After the game, I carefully penciled in all the zeroes across the card. Zero hits, zero runs, zero errors. There were four bases on balls, but am I one to quibble with walks when a no-hitter occurred? It was funny anyway that three of them went to one batter—Bill Hall. Who cares that the Brewers then went on to win the remaining two games of that interleague series? Is that important? No. It’s trivia noone will remember in the wake of Justin Verlander making the Brewers’ lineup miss everything that night. And that he did in spectacular fashion. He racked up 12 Ks as the whiffing hacks harmlessly swished air around the batter’s box.

The two defensive plays that saved the no-no are as memorable as Justin’s work on the hill. First, Magglio Ordóñez, known never to leave his feet to make a play, made a nice sliding catch to save a sinking flare to right. Then, defensive specialist Neifi Perez turned a double play of the decade to keep things going. Leyland’s penchant for over-valuing certain players comes in handy now and again. I won’t ever gripe about Neifi’s spot on the squad, I promise. He earned it all on that singular play.

Thanks for putting up with a trip in the time machine. I know it can only stir up the fondest of memories. Tomorrow, King Felix. Bring it.

Friday, October 24, 2008

Justin Verlander's No Hitter

In homage to the Tigers' DVD voting contest for "Essential Games of the Detroit Tigers," I am relating my experiences from a couple of the featured games.  Today, it's Justin Verlander's no hitter.

To begin with, I never should have been at that game.  I had already purchased a gazillion tickets and it was only June.  Second, it was a Tuesday night game (although, to be honest, I like going to games during the week).  So, I was sitting at my computer one morning, and I received a new email.  Oh joy, it was a Detroit Free Press free stuff thank you e-mail (sent to subscribers every so often, and featuring fun freebies like tickets to area events, Caribou coffees, etc.).  Well, lo and behold, one of the offerings was two tickets to an upcoming Tigers game.  Naturally, my fingers flew like the wind as I made my selection and sent it through cyberspace.  You have to wait a while to find out if you were one of the "first to respond," as they only had ten pair of tickets available.

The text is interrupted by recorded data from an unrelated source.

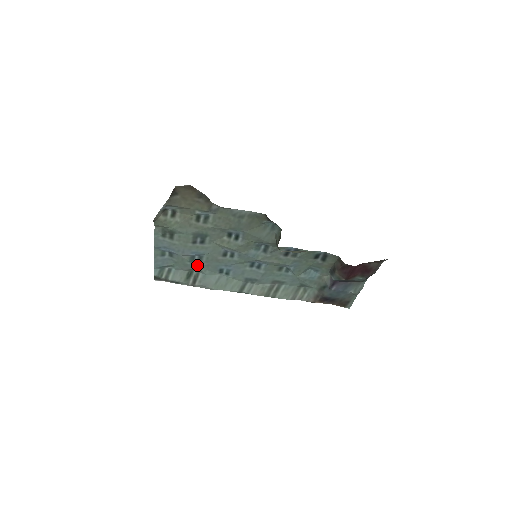
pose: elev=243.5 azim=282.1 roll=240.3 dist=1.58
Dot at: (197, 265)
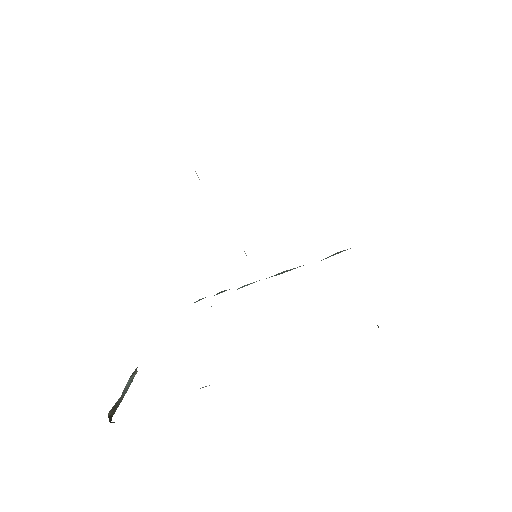
Dot at: occluded
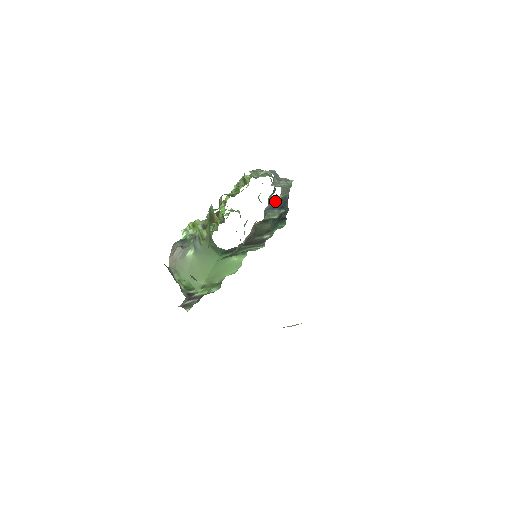
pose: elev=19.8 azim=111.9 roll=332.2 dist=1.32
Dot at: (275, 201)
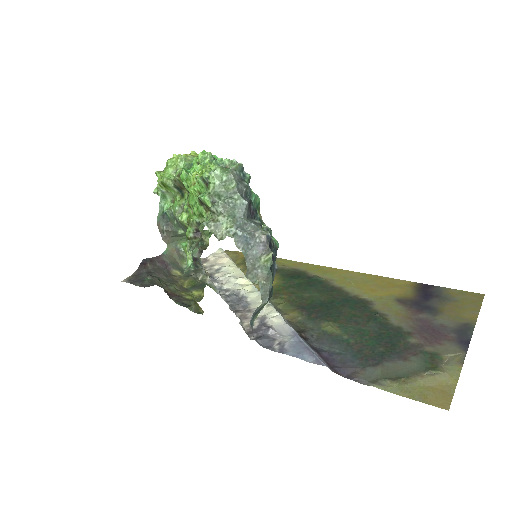
Dot at: (258, 308)
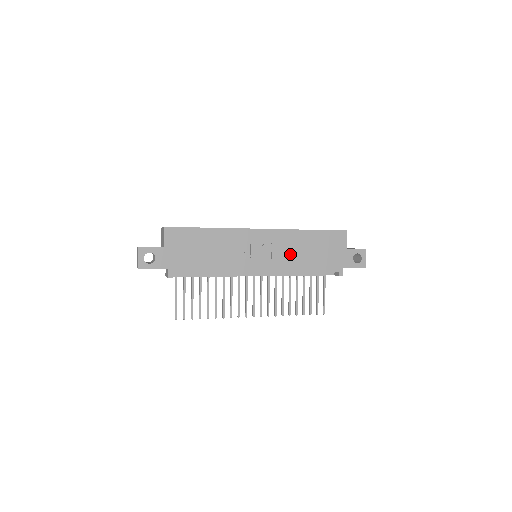
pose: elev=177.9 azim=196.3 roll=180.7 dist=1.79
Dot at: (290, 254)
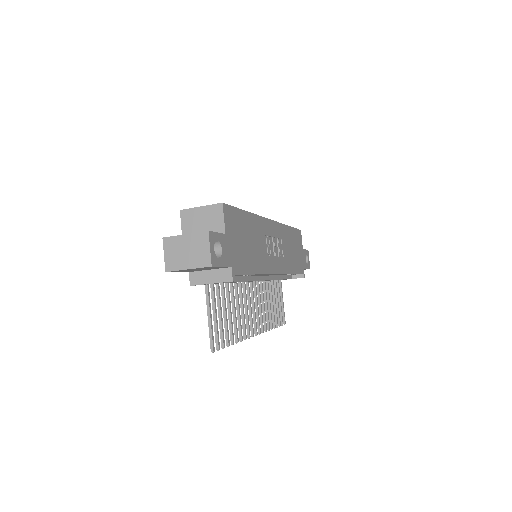
Dot at: (285, 252)
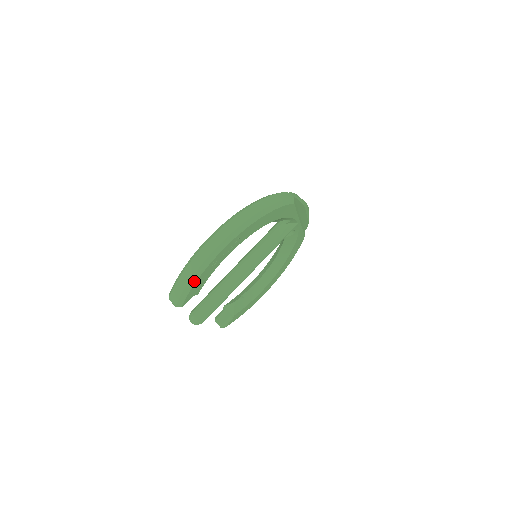
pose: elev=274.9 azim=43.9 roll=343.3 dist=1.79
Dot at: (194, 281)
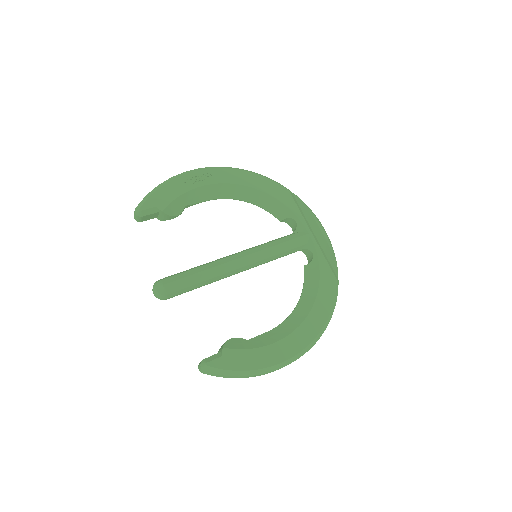
Dot at: (160, 187)
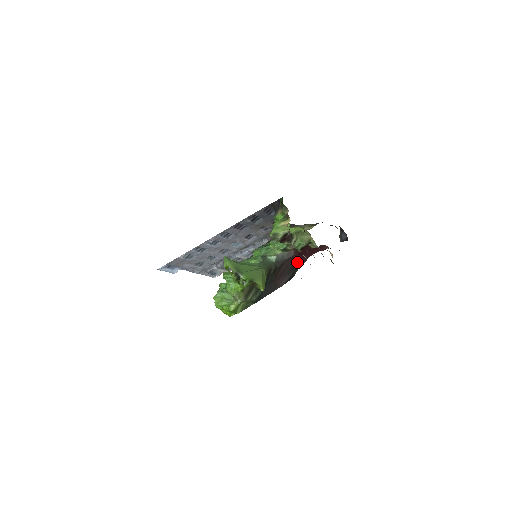
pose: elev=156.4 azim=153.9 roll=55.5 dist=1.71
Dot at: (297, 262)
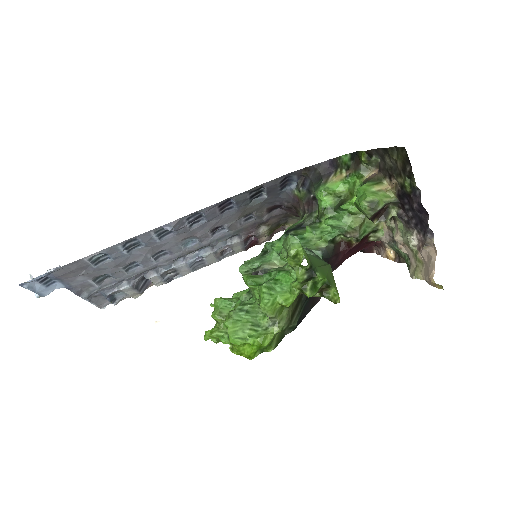
Dot at: (337, 264)
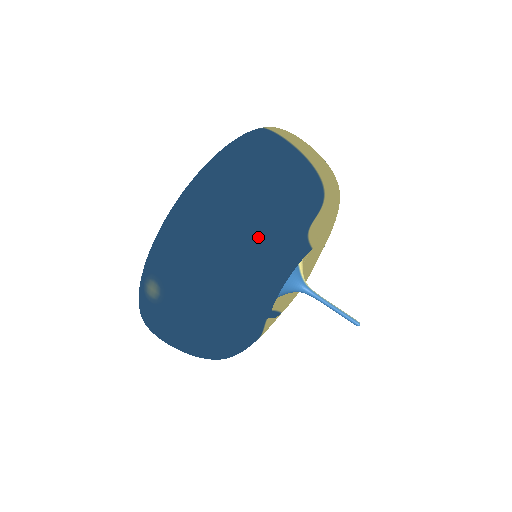
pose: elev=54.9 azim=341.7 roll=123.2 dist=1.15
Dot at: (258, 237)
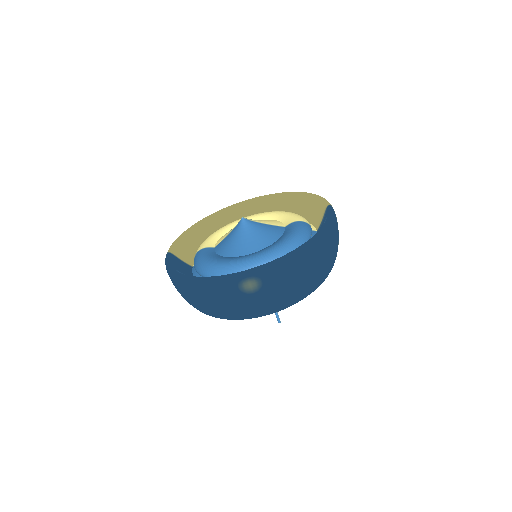
Dot at: (317, 287)
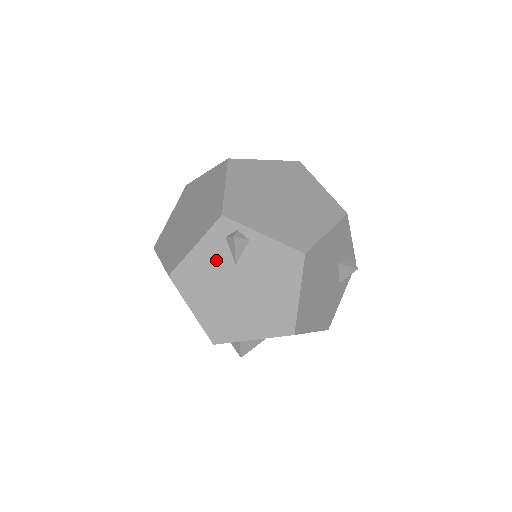
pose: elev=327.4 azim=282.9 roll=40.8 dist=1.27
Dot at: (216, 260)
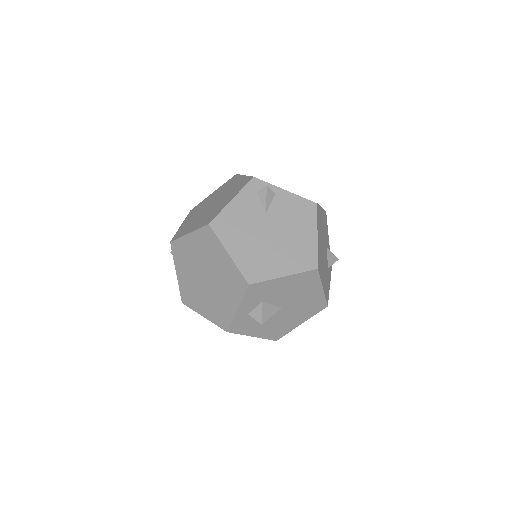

Fate smiled on me, and my tickets soon arrived in the mail--infield upper deck box, 16th row, third base side.  My mom was coming into to town, so I invited her to join me at the game.  Little did we know that we were about to experience a piece of baseball history.

I'll spare you the play by play, since you know what happened, but we began to witness Justin hurling some filthy stuff.   The Brewers were hacking away like Florida Southern against our Big League club each spring (no disrespect FS).  The fun stuff was Verlander walking the same guy three times (Hall), Magglio's sliding catch, Neifi Perez' wicked double play turn, and the nefarious sea-gulls, who flew in to gobble up hatchling moths.

I started to get really nervous, in fact, my stomach got all tied up in knots, and was aching like nobody's business from the fifth inning until about two hours after the game ended.  In the top of the seventh inning, Justin is pitching y'all, and the section next to ours tries to start the wave.  I wanted to stand up and shout at the top of my lungs, "Don't you know there's a no-hitter in progress here!?" but of course, I couldn't jinx it, so I scowled and grumbled under my breath a little about the oblivious masses at Comerica, who obviously don't know diddly about baseball.

Luckily, moms was there playing shutterbug, so I've got the Kodak moments all glossy, with my scorecard full of zeros, and my ticket stub to enshrine the game with all proper ceremony.   Now, this is a little small of me, I know, but in the days of heartbreak last year when we didn't make the post-season, I downloaded the no-hitter off i-Tunes and watched it, reliving the past glories of that game.